Steaming and frothing milk

Ever had a latte? Then you have experienced thick, creamy steamed milk firsthand. Ever had a cappuccino? Of course you have — you know what frothed milk looks like and how it sticks to your upper lip, perhaps creating the type of semi-embarrassing situation you’d expect to find in one of those sappy movies with Meg Ryan and Tom Hanks.


So how does one steam and froth (or "foam") milk? And more importantly, how can you? That’s what I’m going to attempt to answer here. Now I’m focusing on using a steam wand, which is a part of an espresso machine. It’s also possible to use other devices for steaming and frothing, such as a battery powered wand, or a device that looks sort of like a French press, or even a saucepan. I’m not going to explain how to use those, because I figure most of us have espresso machines that we’d rather use.

Frothing Milk (aka Foaming Milk)

Put your milk into a small pitcher, preferably a metal one. (If you’re not sure how much milk to use for the concoction you’re making, check out Cafe favorites in the recipe section.) Time to froth!

Start with the tip of the steam wand just below the surface of the milk.

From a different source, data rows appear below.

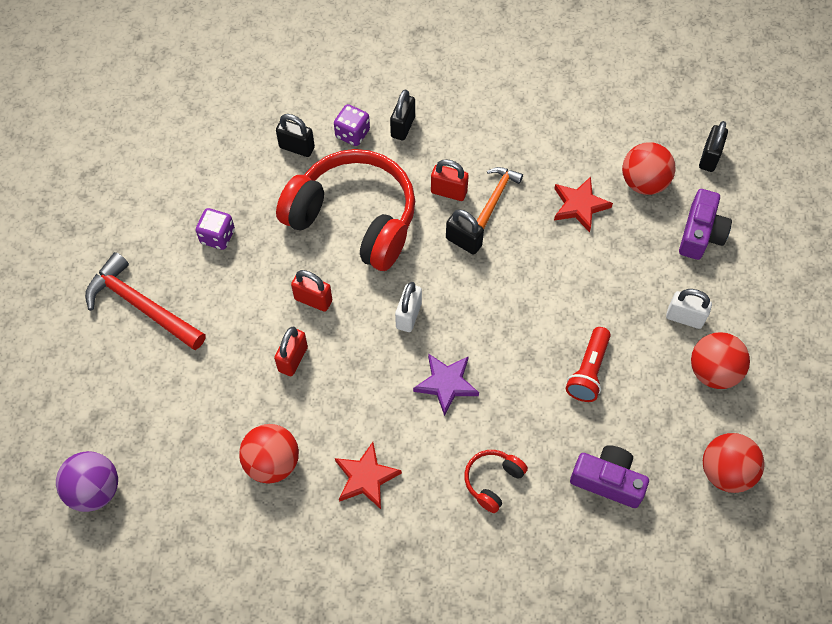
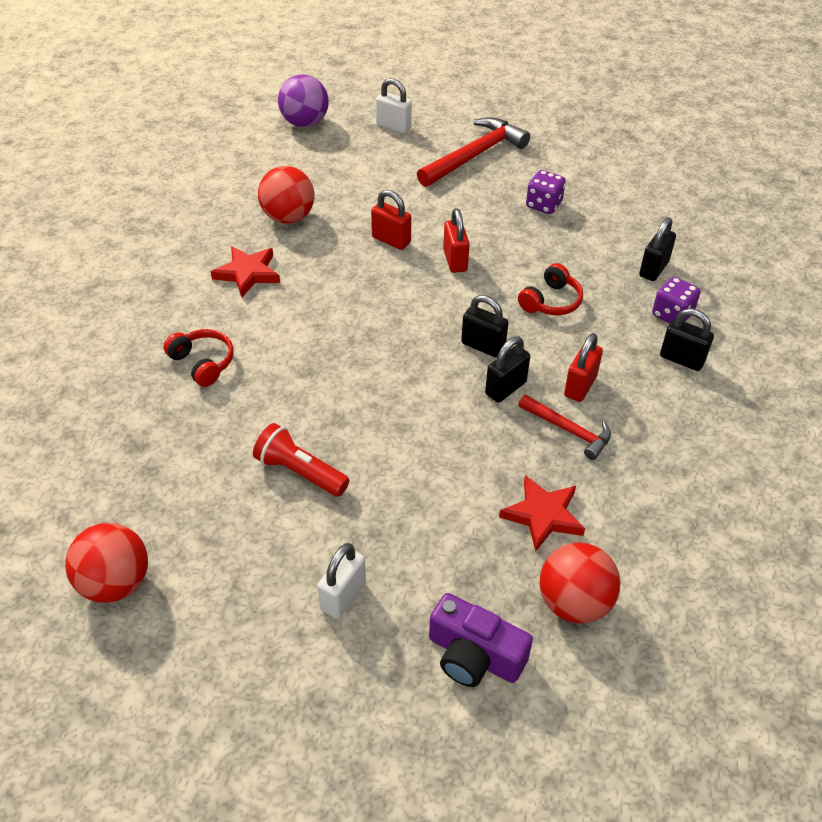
camera: 100 degrees right, 15 degrees down
(313, 300) = (455, 260): red padlock -> red padlock turned 45 degrees counterclockwise
(354, 219) = (551, 301): red headphones -> red headphones, size x0.42
(408, 315) = (418, 328): white padlock -> white padlock (393, 127)
(446, 384) = (326, 345): purple star -> none
(496, 196) = (569, 430): orange hammer -> red hammer
(607, 480) = (159, 460): purple camera -> none
(709, 158) = (613, 709): black padlock -> black padlock (483, 346)
(713, 371) = (254, 608): red ball -> none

You want to have it low enough that it doesn’t splatter the milk too much and high enough that it creates a thick froth.

As you do this, you’ll want to keep the pitcher in motion. Move the pitcher horizontally so that the entire layer of milk gets (somewhat) evenly frothed. If you’re doing this correctly, you should hear a deep hissing sound and the froth should rise up. The resulting foam is much less dense than liquid milk because it’s full of air.

Once you’ve got the froth started, there’s no turning back, you must keep going! Well, at least until you’ve got enough froth for whatever you’re making. Once you’ve got a layer of froth in your pitcher, raise the pitcher a bit, keeping the steam wand submerged. As the froth rises up you’ll want to move down the pitcher so you don’t burn your precious foam. The process of moving the pitcher down to froth the next layer is called “stretching” (don’t ask.)

Steaming Milk

Once you’ve got your froth going, it’s time to steam. Hold the milk pitcher so that the steam wand is completely submersed. You want to open the valve enough so it creates bubbles in the milk, and use the steam wand to stir the milk at the same time. Hold the pitcher at a slight angle so the milk spins around. Don’t steam too close to the top or you’ll spray milk everywhere. Yuck.

Tips

Some people like to use thermometers for their steaming and frothing. If you’ve recently been diagnosed with obsessive-compulsive disorder, you'll definitely want to buy a thermometer for this purpose. If you don’t have a specialized milk steaming thermometer with the proper temperatures already marked on it, the milk should reach a max of 40 C (100 F) while frothing, and about 70 C (150 F) while steaming. Regardless, make sure it all stays below 80 C (175 F) to avoid burning the milk. This brings us to our next important point:

The Milk Itself

You can froth pretty much any type of milk, including soy milk, rice milk, etc. Do be warned that rice milk probably won’t froth very much. (If you have tried frothing oat milk or something, please contact me. I’m curious about the results.) Reader Chrissy wrote in to inform us that almond milk works great… who knew? All kinds of non-diary milk could work. Be warned that different brands of soy milk seem to froth differently.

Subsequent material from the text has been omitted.